# Garmin GPS50



## Crazy Axe (Mar 11, 2007)

My grandparents bought one of these ancient units in Florida from a garage sale.. Grandpa has a GPS75 and they both fit on the same base so he tried to plug it into the base on his boat and it wouldn't turn on. He gave it to me.. said "if you can get it to work, you can keep it." so I got it out tonight for the first time since spring to see if I could get it to work. First thing I did.. took it apart, of course. I took the keypad off, and nothing else.. then I looked at the battery pack contacts, one seemed a little low, so I bent them both up a little bit, wiped them off. I put the keypad back on, and it turned right on. Some of the buttons didn't work though, so I took it back apart, and left the front cover and the rubber keys off and just toutched the switch pad directly. All the keys worked again! Then I got to the messages screen.. the 3v memory battery is bad. So.. I took it apart again. It just slid out, and it has 2 wires with flat contacts pressed onto the battery, a blue shielding for the sides, and a piece of Styrofoam spacer. So.. I remembered I have a few old computer motherboards in the basement that have the same type of 3v battery for the BIOS system clock. So I hijacked one of those. I just put it in, it still gives me the mem batt message, but it remembered that i turned audio off so if it doesn't work, i might try to solder the contacts to the battery, then if that still doesnt work, I'll try another battery.
Anyway, i'm kind of proud of myself and pretty excited to finally have a GPS that will give me ground speed, or mark a spot that I might be catching fish at that I want to go back to.. As long as the memory works, I'll be set. If not, I guess it will still work for trolling speed 
Not bad for free eh?

p.s. does anyone know if this unit still works with the satellites in service today? i can't seem to get it to acquire... (i take that back.. it just locked up like 15 minutes later haha)


----------



## waterfoul (May 18, 2005)

First time you turn on a GPS unit after moving it more than say... 100 miles... it will take it some time to aquire it's new location.
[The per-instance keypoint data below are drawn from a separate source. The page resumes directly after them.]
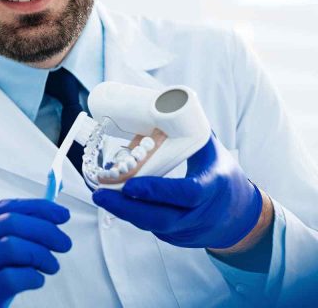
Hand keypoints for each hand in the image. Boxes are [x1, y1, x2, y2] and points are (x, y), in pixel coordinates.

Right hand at [0, 198, 71, 307]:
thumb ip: (4, 237)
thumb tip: (48, 222)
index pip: (5, 207)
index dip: (37, 208)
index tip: (61, 214)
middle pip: (13, 222)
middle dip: (46, 230)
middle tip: (65, 244)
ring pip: (15, 246)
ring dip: (42, 255)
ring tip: (51, 266)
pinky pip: (16, 276)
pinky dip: (34, 277)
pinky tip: (36, 281)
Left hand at [92, 133, 263, 248]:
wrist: (241, 216)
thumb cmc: (223, 175)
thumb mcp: (211, 151)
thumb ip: (187, 131)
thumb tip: (161, 102)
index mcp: (213, 186)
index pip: (186, 193)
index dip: (157, 191)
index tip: (130, 184)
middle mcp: (202, 213)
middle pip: (161, 218)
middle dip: (127, 207)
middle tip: (100, 193)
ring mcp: (189, 230)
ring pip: (153, 225)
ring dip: (124, 212)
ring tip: (101, 195)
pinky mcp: (178, 239)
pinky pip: (152, 229)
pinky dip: (133, 216)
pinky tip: (116, 203)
It doesn't surprise me at all it took it a while to find itself.

Good luck on the battery thing!


----------



## Crazy Axe (Mar 11, 2007)

i got it to acquire last night.. it worked real good, but the memory battery still wasn't right. i ganked another one from an old motherboard and it works, but now the unit turns off on it's own between 3 seconds and 3 minutes of having it on. there seems to be no method to it, it just does it randomly, even when it's turned on and then set on a solid surface and not moved, bumped, vibrated, or ANYTHING..
i'll check the batter pack with a VOM later, and then clean all the contacts.. if that still doesn't work, i'm gonna try to figure out what the power pins are on the rear and hook it up to a DC adapter and try to pinpoint where the problem is.


----------